Conservaba todavía 14 de las monedas de oro que le diera su madre en Rusia, más 16 monedas de plata de su salario como marinero en un barco finlandés en el que vino hasta el Puerto de Pacasmayo. Con cinco monedas de oro llegó desde la casa de su tía en Rusia, primero hasta el Atlántico y luego hasta las costas sudamericanas del Océano Pacífico. Cuando su barco atracó en el Callao por primera vez, ya que Mijaíl pidió permiso para desembarcar y quedarse en Lima. Pero, esta enorme ciudad costera no fue atractiva para él, los trabajo que le ofrecieron fue de obrero, por lo que, nuevamente en barco, viajó hasta Pacasmayo, debido a que, el tramo que ahora se conoce como carretera “Panamericana del Perú”, se consolidó y formalizó recién durante el segundo gobierno de Oscar Benavides, entre los años 1933 y 1939.

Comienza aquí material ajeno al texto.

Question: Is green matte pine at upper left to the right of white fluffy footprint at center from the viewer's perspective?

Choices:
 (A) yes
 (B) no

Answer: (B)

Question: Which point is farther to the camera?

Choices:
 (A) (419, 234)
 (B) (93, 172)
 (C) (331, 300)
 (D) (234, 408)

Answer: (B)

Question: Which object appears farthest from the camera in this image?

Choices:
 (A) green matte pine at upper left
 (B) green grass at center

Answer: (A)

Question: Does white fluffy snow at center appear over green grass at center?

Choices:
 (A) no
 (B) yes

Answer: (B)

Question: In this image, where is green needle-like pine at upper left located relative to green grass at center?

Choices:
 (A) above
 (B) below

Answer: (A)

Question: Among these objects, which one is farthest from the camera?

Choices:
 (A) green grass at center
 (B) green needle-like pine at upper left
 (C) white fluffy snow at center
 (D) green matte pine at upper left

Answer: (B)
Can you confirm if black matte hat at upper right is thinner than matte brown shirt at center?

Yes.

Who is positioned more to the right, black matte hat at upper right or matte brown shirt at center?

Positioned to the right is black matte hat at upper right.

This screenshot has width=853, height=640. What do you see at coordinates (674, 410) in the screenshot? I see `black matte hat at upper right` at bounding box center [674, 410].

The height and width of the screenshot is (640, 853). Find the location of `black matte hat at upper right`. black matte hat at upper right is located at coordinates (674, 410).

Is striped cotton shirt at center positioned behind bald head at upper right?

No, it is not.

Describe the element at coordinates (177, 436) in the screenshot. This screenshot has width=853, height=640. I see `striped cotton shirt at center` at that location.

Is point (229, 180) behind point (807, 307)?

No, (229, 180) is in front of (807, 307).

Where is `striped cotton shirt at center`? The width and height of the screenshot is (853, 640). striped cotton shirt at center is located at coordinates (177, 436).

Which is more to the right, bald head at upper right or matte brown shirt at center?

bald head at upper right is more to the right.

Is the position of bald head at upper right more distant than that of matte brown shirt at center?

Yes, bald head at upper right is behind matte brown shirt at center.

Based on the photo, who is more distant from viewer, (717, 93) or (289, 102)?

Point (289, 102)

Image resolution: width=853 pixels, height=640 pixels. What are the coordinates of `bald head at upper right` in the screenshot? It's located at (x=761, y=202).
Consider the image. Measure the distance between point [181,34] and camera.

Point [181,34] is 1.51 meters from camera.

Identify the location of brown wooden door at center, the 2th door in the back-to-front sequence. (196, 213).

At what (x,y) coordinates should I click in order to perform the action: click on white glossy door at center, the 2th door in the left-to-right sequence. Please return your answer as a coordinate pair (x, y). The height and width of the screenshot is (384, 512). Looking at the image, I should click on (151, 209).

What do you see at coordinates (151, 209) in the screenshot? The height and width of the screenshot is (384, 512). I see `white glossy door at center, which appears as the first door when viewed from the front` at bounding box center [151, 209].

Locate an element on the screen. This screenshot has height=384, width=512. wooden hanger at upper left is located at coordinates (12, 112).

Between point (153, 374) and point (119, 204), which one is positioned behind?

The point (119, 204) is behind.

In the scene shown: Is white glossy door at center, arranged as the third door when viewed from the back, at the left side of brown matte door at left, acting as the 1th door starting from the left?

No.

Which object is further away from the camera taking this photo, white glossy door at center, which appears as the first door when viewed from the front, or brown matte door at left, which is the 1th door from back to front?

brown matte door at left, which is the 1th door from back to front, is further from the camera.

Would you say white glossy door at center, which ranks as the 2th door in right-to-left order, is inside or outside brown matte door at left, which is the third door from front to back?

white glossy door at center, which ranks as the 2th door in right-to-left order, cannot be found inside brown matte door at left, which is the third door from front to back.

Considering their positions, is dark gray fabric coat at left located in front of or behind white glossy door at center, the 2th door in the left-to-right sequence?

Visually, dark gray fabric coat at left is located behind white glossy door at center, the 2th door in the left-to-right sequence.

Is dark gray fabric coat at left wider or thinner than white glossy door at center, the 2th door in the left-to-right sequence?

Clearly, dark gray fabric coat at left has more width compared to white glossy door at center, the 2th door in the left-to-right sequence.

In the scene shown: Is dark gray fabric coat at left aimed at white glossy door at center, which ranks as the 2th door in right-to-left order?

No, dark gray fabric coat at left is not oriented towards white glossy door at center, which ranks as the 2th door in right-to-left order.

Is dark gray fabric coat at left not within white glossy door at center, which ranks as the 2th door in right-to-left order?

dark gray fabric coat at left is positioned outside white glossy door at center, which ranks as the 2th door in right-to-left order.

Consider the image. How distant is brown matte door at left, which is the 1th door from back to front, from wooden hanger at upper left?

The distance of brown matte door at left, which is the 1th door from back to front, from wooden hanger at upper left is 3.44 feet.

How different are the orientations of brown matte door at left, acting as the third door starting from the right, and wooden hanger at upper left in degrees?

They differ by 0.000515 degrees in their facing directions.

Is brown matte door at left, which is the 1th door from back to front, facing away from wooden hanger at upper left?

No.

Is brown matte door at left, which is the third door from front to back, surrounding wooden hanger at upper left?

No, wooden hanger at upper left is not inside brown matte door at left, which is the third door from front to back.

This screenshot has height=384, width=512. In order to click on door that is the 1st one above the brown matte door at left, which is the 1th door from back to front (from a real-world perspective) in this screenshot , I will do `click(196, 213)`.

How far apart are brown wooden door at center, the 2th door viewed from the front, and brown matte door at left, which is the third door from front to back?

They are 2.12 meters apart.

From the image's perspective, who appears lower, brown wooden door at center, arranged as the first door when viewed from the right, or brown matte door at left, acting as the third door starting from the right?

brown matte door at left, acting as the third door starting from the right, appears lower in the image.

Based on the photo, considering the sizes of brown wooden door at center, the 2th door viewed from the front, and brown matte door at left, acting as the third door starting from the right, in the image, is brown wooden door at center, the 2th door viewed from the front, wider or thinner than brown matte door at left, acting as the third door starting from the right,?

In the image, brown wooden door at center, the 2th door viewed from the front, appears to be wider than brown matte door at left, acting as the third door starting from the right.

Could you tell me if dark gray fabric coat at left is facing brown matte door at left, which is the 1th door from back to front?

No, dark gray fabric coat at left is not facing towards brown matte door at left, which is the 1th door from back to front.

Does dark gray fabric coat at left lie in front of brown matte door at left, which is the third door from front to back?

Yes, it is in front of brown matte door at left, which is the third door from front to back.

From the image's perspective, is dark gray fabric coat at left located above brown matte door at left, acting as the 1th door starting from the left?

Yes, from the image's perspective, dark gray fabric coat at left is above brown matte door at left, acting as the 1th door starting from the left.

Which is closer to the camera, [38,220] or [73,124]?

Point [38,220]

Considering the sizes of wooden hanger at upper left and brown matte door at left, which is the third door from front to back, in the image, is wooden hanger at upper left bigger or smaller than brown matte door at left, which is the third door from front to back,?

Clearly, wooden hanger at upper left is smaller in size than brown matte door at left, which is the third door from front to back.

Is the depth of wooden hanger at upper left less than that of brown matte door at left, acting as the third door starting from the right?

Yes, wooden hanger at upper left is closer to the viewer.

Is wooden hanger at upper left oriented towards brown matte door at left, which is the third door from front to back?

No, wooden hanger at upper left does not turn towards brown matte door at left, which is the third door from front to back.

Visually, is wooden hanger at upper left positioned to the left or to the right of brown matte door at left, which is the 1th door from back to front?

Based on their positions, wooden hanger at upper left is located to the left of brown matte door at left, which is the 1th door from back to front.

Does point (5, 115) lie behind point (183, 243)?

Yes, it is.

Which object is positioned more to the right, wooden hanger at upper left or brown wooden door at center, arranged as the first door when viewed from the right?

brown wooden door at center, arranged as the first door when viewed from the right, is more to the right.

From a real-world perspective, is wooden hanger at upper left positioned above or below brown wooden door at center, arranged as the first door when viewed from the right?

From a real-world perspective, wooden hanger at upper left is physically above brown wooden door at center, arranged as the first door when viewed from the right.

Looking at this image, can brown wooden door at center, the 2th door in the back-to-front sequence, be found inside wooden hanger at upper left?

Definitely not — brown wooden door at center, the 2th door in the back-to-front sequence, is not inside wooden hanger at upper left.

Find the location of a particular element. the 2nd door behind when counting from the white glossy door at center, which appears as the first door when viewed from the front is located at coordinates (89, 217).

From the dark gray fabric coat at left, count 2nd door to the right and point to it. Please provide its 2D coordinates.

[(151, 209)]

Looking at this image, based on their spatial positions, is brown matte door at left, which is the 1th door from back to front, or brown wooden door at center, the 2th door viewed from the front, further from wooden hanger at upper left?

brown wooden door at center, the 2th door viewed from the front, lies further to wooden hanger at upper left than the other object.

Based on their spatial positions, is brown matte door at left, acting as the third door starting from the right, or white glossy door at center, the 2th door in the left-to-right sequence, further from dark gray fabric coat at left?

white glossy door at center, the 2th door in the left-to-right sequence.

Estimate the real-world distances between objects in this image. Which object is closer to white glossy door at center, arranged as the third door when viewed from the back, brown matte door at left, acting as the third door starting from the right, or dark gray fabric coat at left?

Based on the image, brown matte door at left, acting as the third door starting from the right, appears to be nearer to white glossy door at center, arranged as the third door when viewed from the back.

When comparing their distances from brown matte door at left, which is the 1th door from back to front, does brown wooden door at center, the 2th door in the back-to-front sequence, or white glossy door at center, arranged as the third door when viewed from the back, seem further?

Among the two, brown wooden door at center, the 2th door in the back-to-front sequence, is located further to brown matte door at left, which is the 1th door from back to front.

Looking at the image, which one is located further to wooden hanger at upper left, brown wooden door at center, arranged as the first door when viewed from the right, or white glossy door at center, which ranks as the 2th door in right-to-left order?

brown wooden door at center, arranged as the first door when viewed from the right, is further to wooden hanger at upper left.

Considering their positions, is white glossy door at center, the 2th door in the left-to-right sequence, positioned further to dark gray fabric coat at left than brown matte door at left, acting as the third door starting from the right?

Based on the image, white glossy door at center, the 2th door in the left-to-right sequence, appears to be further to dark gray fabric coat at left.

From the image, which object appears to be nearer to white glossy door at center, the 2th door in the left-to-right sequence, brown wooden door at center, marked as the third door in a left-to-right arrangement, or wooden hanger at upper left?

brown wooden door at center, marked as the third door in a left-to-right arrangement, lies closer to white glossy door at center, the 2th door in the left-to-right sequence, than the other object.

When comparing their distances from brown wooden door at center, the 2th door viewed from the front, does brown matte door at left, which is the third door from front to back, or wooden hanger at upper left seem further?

El oro valía mucho en aquel entonces, por eso, pudo despreciar los trabajos de obrero que le ofrecieron, también, en Pacasmayo. Luego por la senda existente bordeando el Jequetepeque, llegó hasta Cajamarca. Este viaje lo hizo de a pocos, con diferentes acompañantes. De allí a Celendín, hizo el viaje como arriero de mulas de un comerciante de ese lugar y, en su misma compañía, llegó hasta Leymebamba, donde fue despedido de este trabajo por el dueño de la piara, por andar en amores con su hija. El resto es historia conocida: el ruso Mijaíl vivía ahora en La Ochora y estaba felizmente casado con Zulmira. Tenía un buen terreno y una casa construida a la usanza del pueblo, además de poseer muchos amigos.
Los amigos de Mijaíl, o eran naturales de La Ochora, o eran shilicos o eran guayachos. No había más. En ese tiempo era común que mucha gente de Cajamarca y Amazonas vengan a la selva a comprar un terreno. A Mijaíl le contaron, muchos años después de su llegada a La Ochora, uno de sus amigos “guayachos” muy versado en la historia de su tierra, que la conversión de Guayabamba en provincia, se hizo para enaltecer la memoria de Alejandro Toribio Rodríguez de Mendoza, sacerdote y educador nacido en Chachapoyas el 17 de abril de 1750, por ser considerado en todo el país, como precursor ideológico de la independencia nacional.
Aquel amigo le aclaró, igualmente, que la encomiable labor de su paisano, de crear la conciencia de nuestra independencia de España, la llevó a cabo siendo rector del Real Convictorios de San Carlos de Lima, ciudad en la que falleció el 12 de junio de 1825. También le manifestó que, los padres del insigne precursor, fueron Santiago Rodríguez de Mendoza Hernani de Arbildo y Juana Josefa Collantes García de Perea, chachapoyanos, razón por la cual bautizaron a su hijo el 18 de julio de 1750 en la Iglesia Parroquial de Nuestra Señora de Belén de su ciudad natal: Chachapoyas. Una vez convertida en provincia lo que era Guayabamba, los guayachos aceptaron felices llevar el nombre de su célebre paisano.